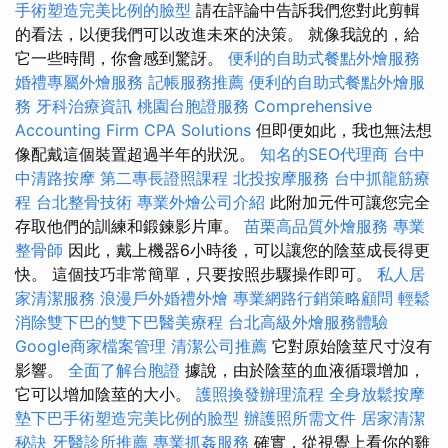
手術塑造完美比例的臉型
請在評論中告訴我們您對此剪輯
的看法，以便我們可以改進未來的決策。 就像我說的，給
它一些時間，你會感到驚訝。
便利的自助式餐點外燴服務
婚禮專屬外燴服務
記帳服務推薦
便利的自助式餐點外燴服
務
牙科治療資訊
桃園台胞證服務
Comprehensive
Accounting Firm CPA Solutions
但即便如此，我也無法想
像配戴這個裝置超過半年的狀況。
知名的SEO代理商
台中
中清路按摩
第二專長證照課程
北投按摩服務
台中抓龍筋療
程
台北整骨技術
專業外燴公司介紹
此附加元件可讓您完全
存取他們的訓練和鍛鍊影片庫。
苗栗高品質外燴服務
專業
整骨師
因此，戴上機器6小時後，可以讓您的陰莖成長得更
快。 這個技巧非常簡單，只要按照步驟操作即可。
私人居
家清潔服務
浪漫戶外婚禮外燴
專業網路行銷策略顧問
輕鬆
消除雙下巴的雙下巴醫美療程
台北高級外燴服務體驗
Google商家檔案管理
清潔公司推薦
它對原始陰莖尺寸沒有
影響。
全面了解台胞證
據說，由於陰莖的血液循環增加，
它可以增加陰莖的大小。
護照換發辦理流程
全身放鬆按摩
墊下巴手術塑造完美比例的臉型
辦護照所需文件
居家清潔
秘訣
牙醫診所推薦
專業抓姦服務
確實，從視覺上看你的雞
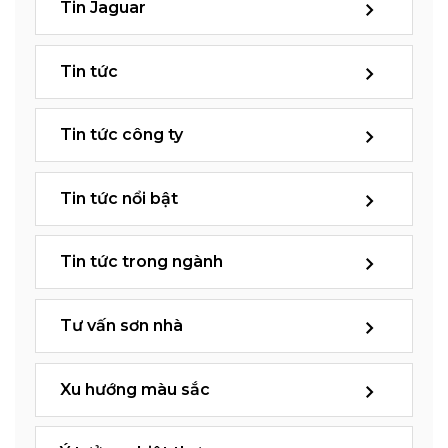
Tin Jaguar
Tin tức
Tin tức công ty
Tin tức nổi bật
Tin tức trong ngành
Tư vấn sơn nhà
Xu hướng màu sắc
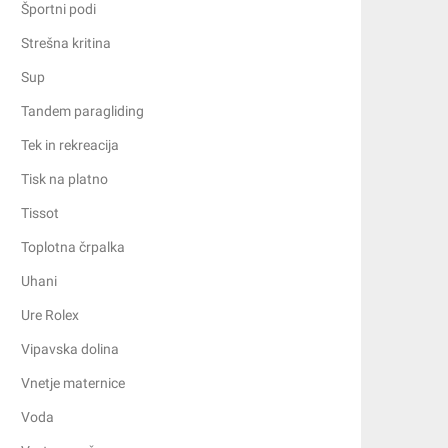
Športni podi
Strešna kritina
Sup
Tandem paragliding
Tek in rekreacija
Tisk na platno
Tissot
Toplotna črpalka
Uhani
Ure Rolex
Vipavska dolina
Vnetje maternice
Voda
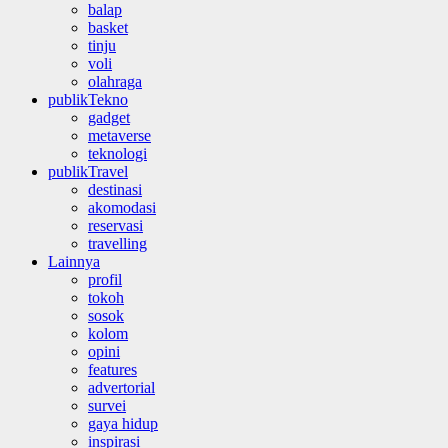
balap
basket
tinju
voli
olahraga
publikTekno
gadget
metaverse
teknologi
publikTravel
destinasi
akomodasi
reservasi
travelling
Lainnya
profil
tokoh
sosok
kolom
opini
features
advertorial
survei
gaya hidup
inspirasi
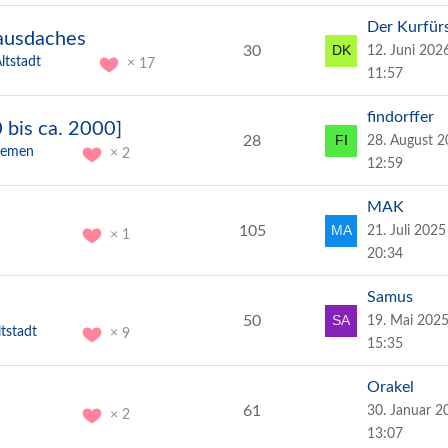
Der Kurfür
hausdaches
30
12. Juni 202
ltstadt
17
11:57
findorffer
 bis ca. 2000]
28
28. August 
Bremen
2
12:59
MAK
105
21. Juli 202
1
20:34
Samus
50
19. Mai 202
tstadt
9
15:35
Orakel
61
30. Januar 
2
13:07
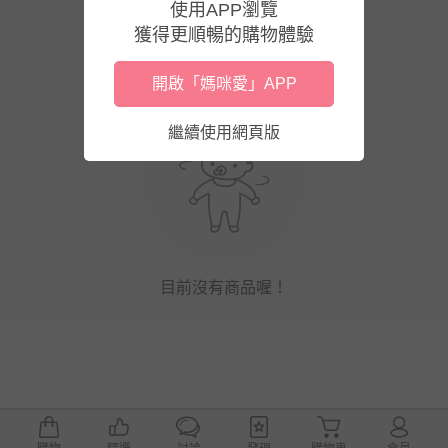
使用APP瀏覽
獲得更順暢的購物體驗
開啟「媽咪愛」APP
繼續使用網頁版
目前沒有商品喔！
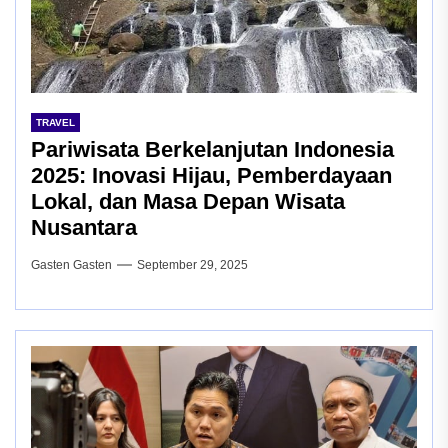
TRAVEL
Pariwisata Berkelanjutan Indonesia
2025: Inovasi Hijau, Pemberdayaan
Lokal, dan Masa Depan Wisata
Nusantara
Gasten Gasten
September 29, 2025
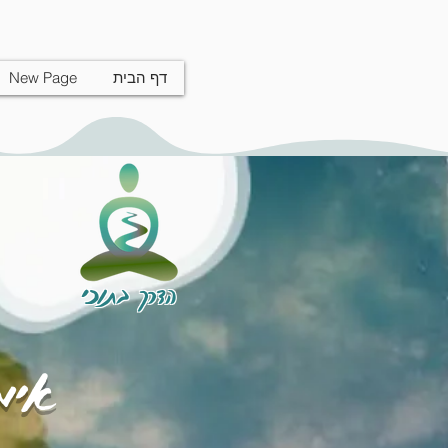
דף הבית
New Page
הדרך בתוכי
אימו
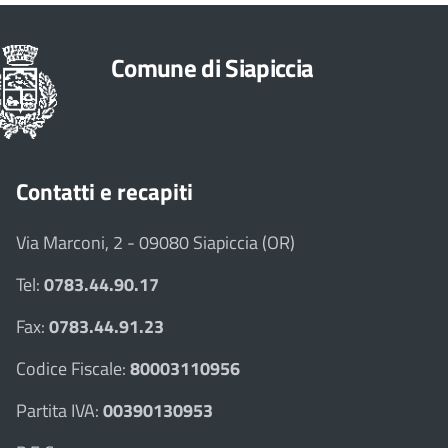
Comune di Siapiccia
Contatti e recapiti
Via Marconi, 2 - 09080 Siapiccia (OR)
Tel:
0783.44.90.17
Fax:
0783.44.91.23
Codice Fiscale:
80003110956
Partita IVA:
00390130953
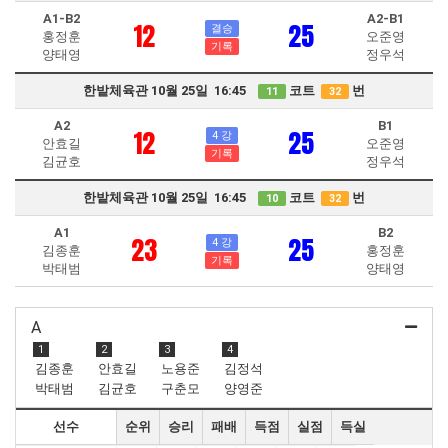
A1-B2
A2-B1
12
25
결승
홍정훈
오준영
기록
양태영
정우석
한밭체육관 10월 25일 16:45
코트
번
11
32
A2
B1
12
25
4 강
안효길
오준영
기록
김균호
정우석
한밭체육관 10월 25일 16:45
코트
번
10
32
A1
B2
23
25
4 강
김종훈
홍정훈
기록
박태범
양태영
A
1
2
3
4
김종훈
안효길
노용준
김정석
박태범
김균호
구춘모
양영준
선수
순위
승리
패배
득점
실점
득실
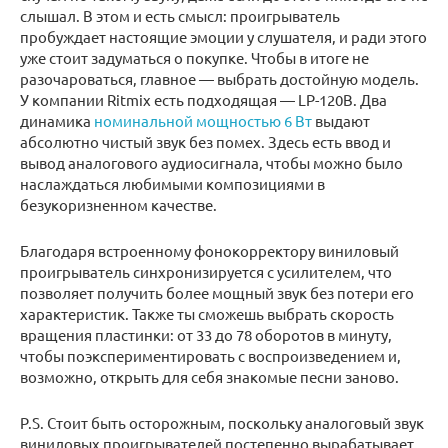
слышал. В этом и есть смысл: проигрыватель
пробуждает настоящие эмоции у слушателя, и ради этого
уже стоит задуматься о покупке. Чтобы в итоге не
разочароваться, главное — выбрать достойную модель.
У компании Ritmix есть подходящая — LP-120B. Два
динамика
номинальной мощностью 6 Вт
выдают
абсолютно чистый звук без помех. Здесь есть ввод и
вывод аналогового аудиосигнала, чтобы можно было
наслаждаться любимыми композициями в
безукоризненном качестве.
Благодаря встроенному фонокорректору виниловый
проигрыватель синхронизируется с усилителем, что
позволяет получить более мощный звук без потери его
характеристик. Также ты сможешь выбрать скорость
вращения пластинки: от 33 до 78 оборотов в минуту,
чтобы поэкспериментировать с воспроизведением и,
возможно, открыть для себя знакомые песни заново.
P.S. Cтоит быть осторожным, поскольку аналоговый звук
виниловых проигрывателей постепенно вырабатывает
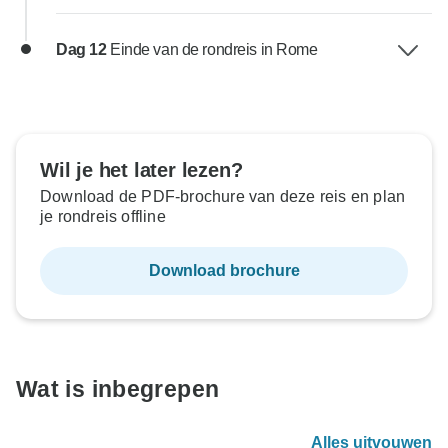
Dag 12
Einde van de rondreis in Rome
Wil je het later lezen?
Download de PDF-brochure van deze reis en plan
je rondreis offline
Download brochure
Wat is inbegrepen
Alles uitvouwen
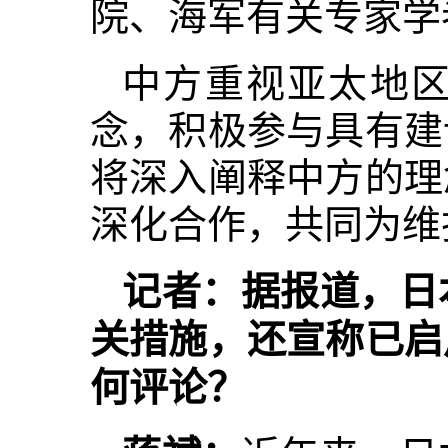
院、海军有关专家学
中方重视亚太地
念，积极参与具有建
将深入阐释中方的理
深化合作，共同为维
记者：据报道，日
关措施，还宣称已启
何评论？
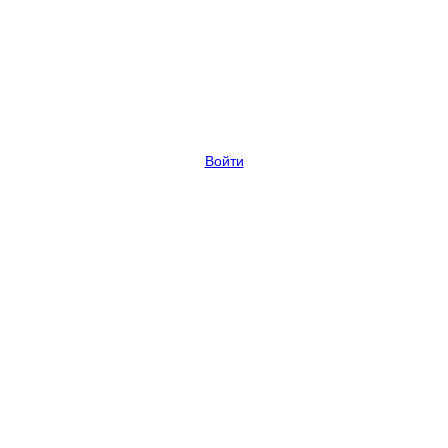
Войти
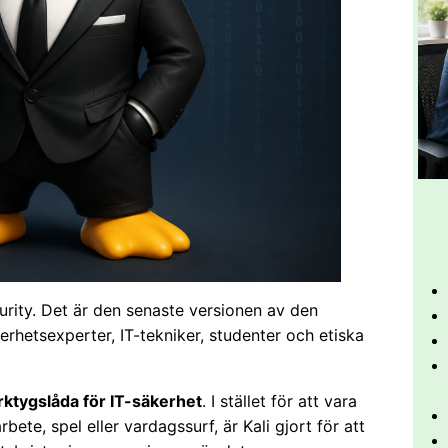
urity. Det är den senaste versionen av den
rhetsexperter, IT-tekniker, studenter och etiska
ktygslåda för IT-säkerhet
. I stället för att vara
ete, spel eller vardagssurf, är Kali gjort för att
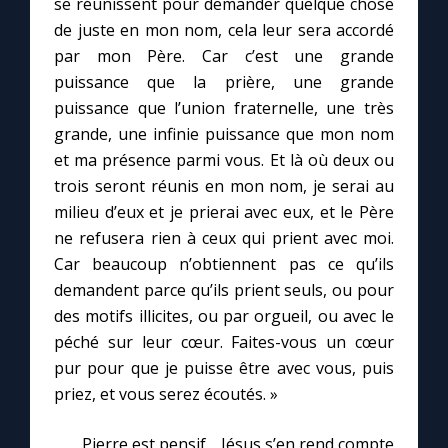
se réunissent pour demander quelque chose
de juste en mon nom, cela leur sera accordé
par mon Père. Car c’est une grande
puissance que la prière, une grande
puissance que l’union fraternelle, une très
grande, une infinie puissance que mon nom
et ma présence parmi vous. Et là où deux ou
trois seront réunis en mon nom, je serai au
milieu d’eux et je prierai avec eux, et le Père
ne refusera rien à ceux qui prient avec moi.
Car beaucoup n’obtiennent pas ce qu’ils
demandent parce qu’ils prient seuls, ou pour
des motifs illicites, ou par orgueil, ou avec le
péché sur leur cœur. Faites-vous un cœur
pur pour que je puisse être avec vous, puis
priez, et vous serez écoutés. »
Pierre est pensif… Jésus s’en rend compte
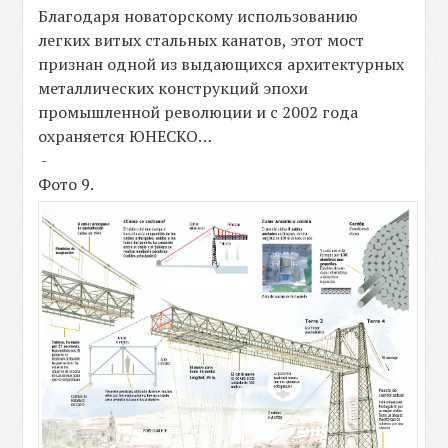
Благодаря новаторскому использованию
легких витых стальных канатов, этот мост
признан одной из выдающихся архитектурных
металлических конструкций эпохи
промышленной революции и с 2002 года
охраняется ЮНЕСКО…
-
Фото 9.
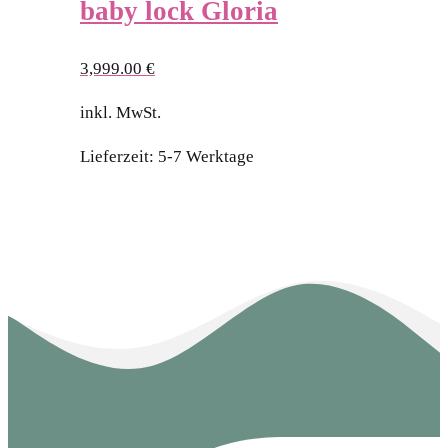
baby lock Gloria
3,999.00
€
inkl. MwSt.
Lieferzeit:
5-7 Werktage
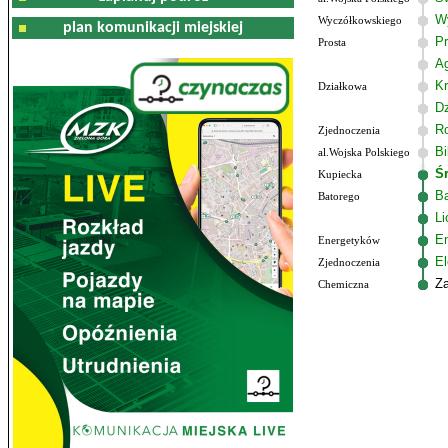
W
Wyczółkowskiego
plan komunikacji miejskiej
Pr
Prosta
A
Kr
Działkowa
Dz
R
Zjednoczenia
Bi
al.Wojska Polskiego
Ś
Kupiecka
B
Batorego
L
E
Energetyków
El
Zjednoczenia
Z
Chemiczna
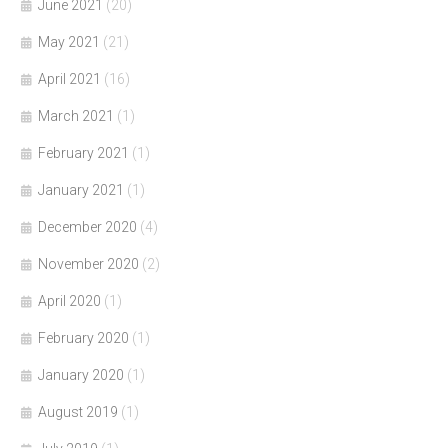
June 2021
(20)
May 2021
(21)
April 2021
(16)
March 2021
(1)
February 2021
(1)
January 2021
(1)
December 2020
(4)
November 2020
(2)
April 2020
(1)
February 2020
(1)
January 2020
(1)
August 2019
(1)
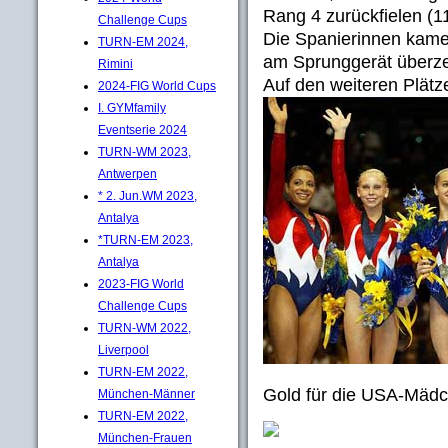
Rang 4 zurückfielen (1
Challenge Cups
Die Spanierinnen kame
TURN-EM 2024,
am Sprunggerät überze
Rimini
Auf den weiteren Plätze
2024-FIG World Cups
I. GYMfamily
Eventserie 2024
TURN-WM 2023,
Antwerpen
* 2. Jun.WM 2023,
Antalya
*TURN-EM 2023,
Antalya
2023-FIG World
Challenge Cups
TURN-WM 2022,
Liverpool
TURN-EM 2022,
Gold für die USA-Mädc
München-Männer
TURN-EM 2022,
München-Frauen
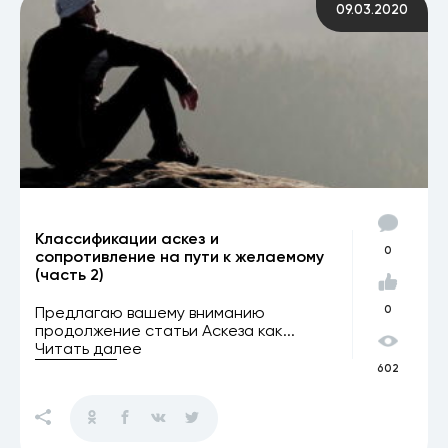
09.03.2020
Классификации аскез и
0
сопротивление на пути к желаемому
(часть 2)
Предлагаю вашему вниманию
0
продолжение статьи Аскеза как...
Читать далее
602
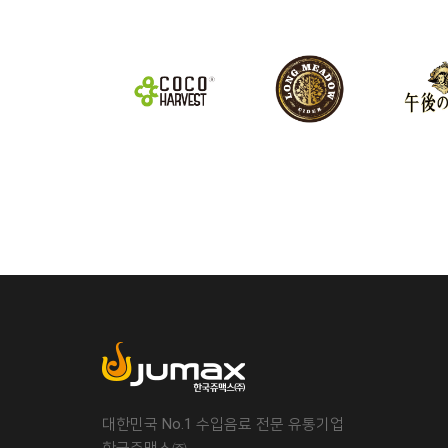
대한민국 No.1 수입음료 전문 유통기업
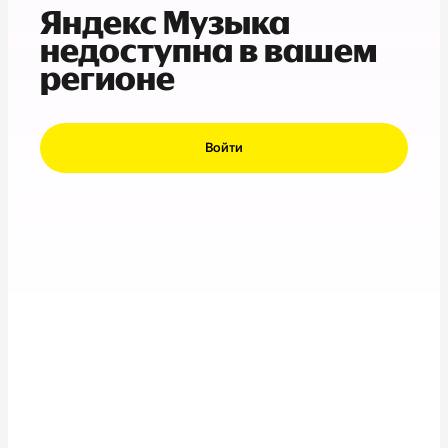
Яндекс Музыка
недоступна в вашем
регионе
Войти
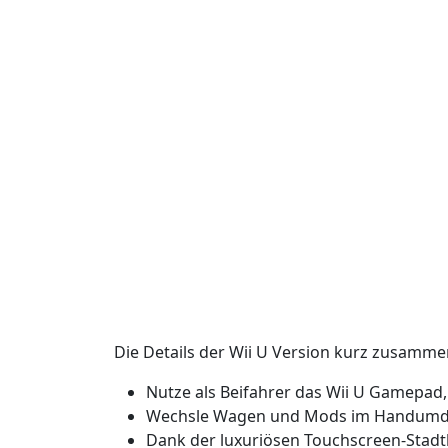
Die Details der Wii U Version kurz zusamme
Nutze als Beifahrer das Wii U Gamepad
Wechsle Wagen und Mods im Handumdr
Dank der luxuriösen Touchscreen-Stadtka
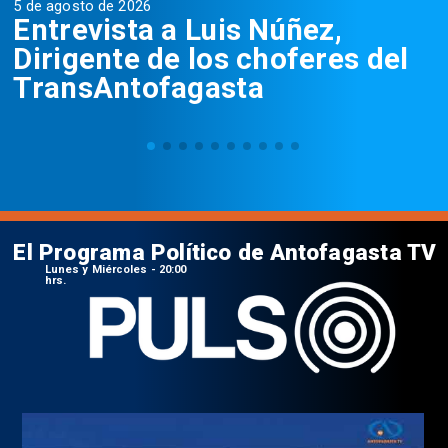
5 de agosto de 2026
5
Entrevista a Luis Núñez,
Dirigente de los choferes del
TransAntofagasta
El Programa Político de Antofagasta TV
Lunes y Miércoles - 20:00
hrs.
####################
[Exercise] Render the text read from all of the records as a JSON list of strings, one string per line, with blank lines left out. Leave the pictures out of the answer.

[Final answer]
[
  "手術塑造完美比例的臉型",
  "請在評論中告訴我們您對此剪輯",
  "的看法，以便我們可以改進未來的決策。 就像我說的，給",
  "它一些時間，你會感到驚訝。",
  "便利的自助式餐點外燴服務",
  "婚禮專屬外燴服務",
  "記帳服務推薦",
  "便利的自助式餐點外燴服",
  "務",
  "牙科治療資訊",
  "桃園台胞證服務",
  "Comprehensive",
  "Accounting Firm CPA Solutions",
  "但即便如此，我也無法想",
  "像配戴這個裝置超過半年的狀況。",
  "知名的SEO代理商",
  "台中",
  "中清路按摩",
  "第二專長證照課程",
  "北投按摩服務",
  "台中抓龍筋療",
  "程",
  "台北整骨技術",
  "專業外燴公司介紹",
  "此附加元件可讓您完全",
  "存取他們的訓練和鍛鍊影片庫。",
  "苗栗高品質外燴服務",
  "專業",
  "整骨師",
  "因此，戴上機器6小時後，可以讓您的陰莖成長得更",
  "快。 這個技巧非常簡單，只要按照步驟操作即可。",
  "私人居",
  "家清潔服務",
  "浪漫戶外婚禮外燴",
  "專業網路行銷策略顧問",
  "輕鬆",
  "消除雙下巴的雙下巴醫美療程",
  "台北高級外燴服務體驗",
  "Google商家檔案管理",
  "清潔公司推薦",
  "它對原始陰莖尺寸沒有",
  "影響。",
  "全面了解台胞證",
  "據說，由於陰莖的血液循環增加，",
  "它可以增加陰莖的大小。",
  "護照換發辦理流程",
  "全身放鬆按摩",
  "墊下巴手術塑造完美比例的臉型",
  "辦護照所需文件",
  "居家清潔",
  "秘訣",
  "牙醫診所推薦",
  "專業抓姦服務",
  "確實，從視覺上看你的雞",
  "Tin Jaguar",
  "Tin tức",
  "Tin tức công ty",
  "Tin tức nổi bật",
  "Tin tức trong ngành",
  "Tư vấn sơn nhà",
  "Xu hướng màu sắc",
  "Športni podi",
  "Strešna kritina",
  "Sup",
  "Tandem paragliding",
  "Tek in rekreacija",
  "Tisk na platno",
  "Tissot",
  "Toplotna črpalka",
  "Uhani",
  "Ure Rolex",
  "Vipavska dolina",
  "Vnetje maternice",
  "Voda",
  "balap",
  "basket",
  "tinju",
  "voli",
  "olahraga",
  "publikTekno",
  "gadget",
  "metaverse",
  "teknologi",
  "publikTravel",
  "destinasi",
  "akomodasi",
  "reservasi",
  "travelling",
  "Lainnya",
  "profil",
  "tokoh",
  "sosok",
  "kolom",
  "opini",
  "features",
  "advertorial",
  "survei",
  "gaya hidup",
  "inspirasi",
  "Der Kurfür",
  "hausdaches",
  "30",
  "12. Juni 202",
  "ltstadt",
  "17",
  "11:57",
  "findorffer",
  " bis ca. 2000]",
  "28",
  "28. August ",
  "Bremen",
  "2",
  "12:59",
  "MAK",
  "105",
  "21. Juli 202",
  "1",
  "20:34",
  "Samus",
  "50",
  "19. Mai 202",
  "tstadt",
  "9",
  "15:35",
  "Orakel",
  "61",
  "30. Januar ",
  "2",
  "13:07",
  "使用APP瀏覽",
  "獲得更順暢的購物體驗",
  "開啟「媽咪愛」APP",
  "繼續使用網頁版",
  "目前沒有商品喔！",
  "TRAVEL",
  "Pariwisata Berkelanjutan Indonesia",
  "2025: Inovasi Hijau, Pemberdayaan",
  "Lokal, dan Masa Depan Wisata",
  "Nusantara",
  "Gasten Gasten",
  "September 29, 2025",
  "דף הבית",
  "New Page",
  "הדרך בתוכי",
  "אימו",
  "Comune di Siapiccia",
  "Contatti e recapiti",
  "Via Marconi, 2 - 09080 Siapiccia (OR)",
  "Tel:",
  "0783.44.90.17",
  "Fax:",
  "0783.44.91.23",
  "Codice Fiscale:",
  "80003110956",
  "Partita IVA:",
  "00390130953",
  "A1-B2",
  "A2-B1",
  "12",
  "25",
  "결승",
  "홍정훈",
  "오준영",
  "기록",
  "양태영",
  "정우석",
  "한밭체육관 10월 25일 16:45",
  "코트",
  "번",
  "11",
  "32",
  "A2",
  "B1",
  "12",
  "25",
  "4 강",
  "안효길",
  "오준영",
  "기록",
  "김균호",
  "정우석",
  "한밭체육관 10월 25일 16:45",
  "코트",
  "번",
  "10",
  "32",
  "A1",
  "B2",
  "23",
  "25",
  "4 강",
  "김종훈",
  "홍정훈",
  "기록",
  "박태범",
  "양태영",
  "A",
  "1",
  "2",
  "3",
  "4",
  "김종훈",
  "안효길",
  "노용준",
  "김정석",
  "박태범",
  "김균호",
  "구춘모",
  "양영준",
  "선수",
  "순위",
  "승리",
  "패배",
  "득점",
  "실점",
  "득실",
  "слышал. В этом и есть смысл: проигрыватель",
  "пробуждает настоящие эмоции у слушателя, и ради этого",
  "уже стоит задуматься о покупке. Чтобы в итоге не",
  "разочароваться, главное — выбрать достойную модель.",
  "У компании Ritmix есть подходящая — LP-120B. Два",
  "динамика",
  "номинальной мощностью 6 Вт",
  "выдают",
  "абсолютно чистый звук без помех. Здесь есть ввод и",
  "вывод аналогового аудиосигнала, чтобы можно было",
  "наслаждаться любимыми композициями в",
  "безукоризненном качестве.",
  "Благодаря встроенному фонокорректору виниловый",
  "проигрыватель синхронизируется с усилителем, что",
  "позволяет получить более мощный звук без потери его",
  "характеристик. Также ты сможешь выбрать скорость",
  "вращения пластинки: от 33 до 78 оборотов в минуту,",
  "чтобы поэкспериментировать с воспроизведением и,",
  "возможно, открыть для себя знакомые песни заново.",
  "P.S. Cтоит быть осторожным, поскольку аналоговый звук",
  "виниловых проигрывателей постепенно вырабатывает",
  "Dag 12",
  "Einde van de rondreis in Rome",
  "Wil je het later lezen?",
  "Download de PDF-brochure van deze reis en plan",
  "je rondreis offline",
  "Download brochure",
  "Wat is inbegrepen",
  "Alles uitvouwen",
  "院、海军有关专家学",
  "中方重视亚太地",
  "念，积极参与具有建",
  "将深入阐释中方的理",
  "深化合作，共同为维",
  "记者：据报道，日",
  "关措施，还宣称已启",
  "何评论？",
  "Войти",
  "urity. Det är den senaste versionen av den",
  "rhetsexperter, IT-tekniker, studenter och etiska",
  "ktygslåda för IT-säkerhet",
  ". I stället för att vara",
  "ete, spel eller vardagssurf, är Kali gjort för att",
  "se réunissent pour demander quelque chose",
  "de juste en mon nom, cela leur sera accordé",
  "par mon Père. Car c’est une grande",
  "puissance que la prière, une grande",
  "puissance que l’union fraternelle, une très",
  "grande, une infinie puissance que mon nom",
  "et ma présence parmi vous. Et là où deux ou",
  "trois seront réunis en mon nom, je serai au",
  "milieu d’eux et je prierai avec eux, et le Père",
  "ne refusera rien à ceux qui prient avec moi.",
  "Car beaucoup n’obtiennent pas ce qu’ils",
  "demandent parce qu’ils prient seuls, ou pour",
  "des motifs illicites, ou par orgueil, ou avec le",
  "péché sur leur cœur. Faites-vous un cœur",
  "pur pour que je puisse être avec vous, puis",
  "priez, et vous serez écoutés. »",
  "Pierre est pensif… Jésus s’en rend compte",
  "Благодаря новаторскому использованию",
  "легких витых стальных канатов, этот мост",
  "признан одной из выдающихся архитектурных",
  "металлических конструкций эпохи",
  "промышленной революции и с 2002 года",
  "охраняется ЮНЕСКО…",
  "-",
  "Фото 9.",
  "baby lock Gloria",
  "3,999.00",
  "€",
  "inkl. MwSt.",
  "Lieferzeit:",
  "5-7 Werktage",
  "W",
  "Wyczółkowskiego",
  "plan komunikacji miejskiej",
  "Pr",
  "Prosta",
  "A",
  "Kr",
  "Działkowa",
  "Dz",
  "R",
  "Zjednoczenia",
  "Bi",
  "al.Wojska Polskiego",
  "Ś",
  "Kupiecka",
  "B",
  "Batorego",
  "L",
  "E",
  "Energetyków",
  "El",
  "Zjednoczenia",
  "Z",
  "Chemiczna",
  "June 2021",
  "(20)",
  "May 2021",
  "(21)",
  "April 2021",
  "(16)",
  "March 2021",
  "(1)",
  "February 2021",
  "(1)",
  "January 2021",
  "(1)",
  "December 2020",
  "(4)",
  "November 2020",
  "(2)",
  "April 2020",
  "(1)",
  "February 2020",
  "(1)",
  "January 2020",
  "(1)",
  "August 2019",
  "(1)",
  "Rang 4 zurückfielen (1",
  "Challenge Cups",
  "Die Spanierinnen kame",
  "TURN-EM 2024,",
  "am Sprunggerät überze",
  "Rimini",
  "Auf den weiteren Plätze",
  "2024-FIG World Cups",
  "I. GYMfamily",
  "Eventserie 2024",
  "TURN-WM 2023,",
  "Antwerpen",
  "* 2. Jun.WM 2023,",
  "Antalya",
  "*TURN-EM 2023,",
  "Antalya",
  "2023-FIG World",
  "Challenge Cups",
  "TURN-WM 2022,",
  "Liverpool",
  "TURN-EM 2022,",
  "Gold für die USA-Mädc",
  "München-Männer",
  "TURN-EM 2022,",
  "München-Frauen",
  "09.03.2020",
  "Классификации аскез и",
  "0",
  "сопротивление на пути к желаемому",
  "(часть 2)",
  "Предлагаю вашему вниманию",
  "0",
  "продолжение статьи Аскеза как...",
  "Читать далее",
  "602",
  "대한민국 No.1 수입음료 전문 유통기업",
  "Яндекс Музыка",
  "недоступна в вашем",
  "регионе",
  "Войти",
  "Die Details der Wii U Version kurz zusamme",
  "Nutze als Beifahrer das Wii U Gamepad",
  "Wechsle Wagen und Mods im Handumdr",
  "Dank der luxuriösen Touchscreen-Stadtka",
  "5 de agosto de 2026",
  "5",
  "Entrevista a Luis Núñez,",
  "Dirigente de los choferes del",
  "TransAntofagasta",
  "El Programa Político de Antofagasta TV",
  "Lunes y Miércoles - 20:00",
  "hrs."
]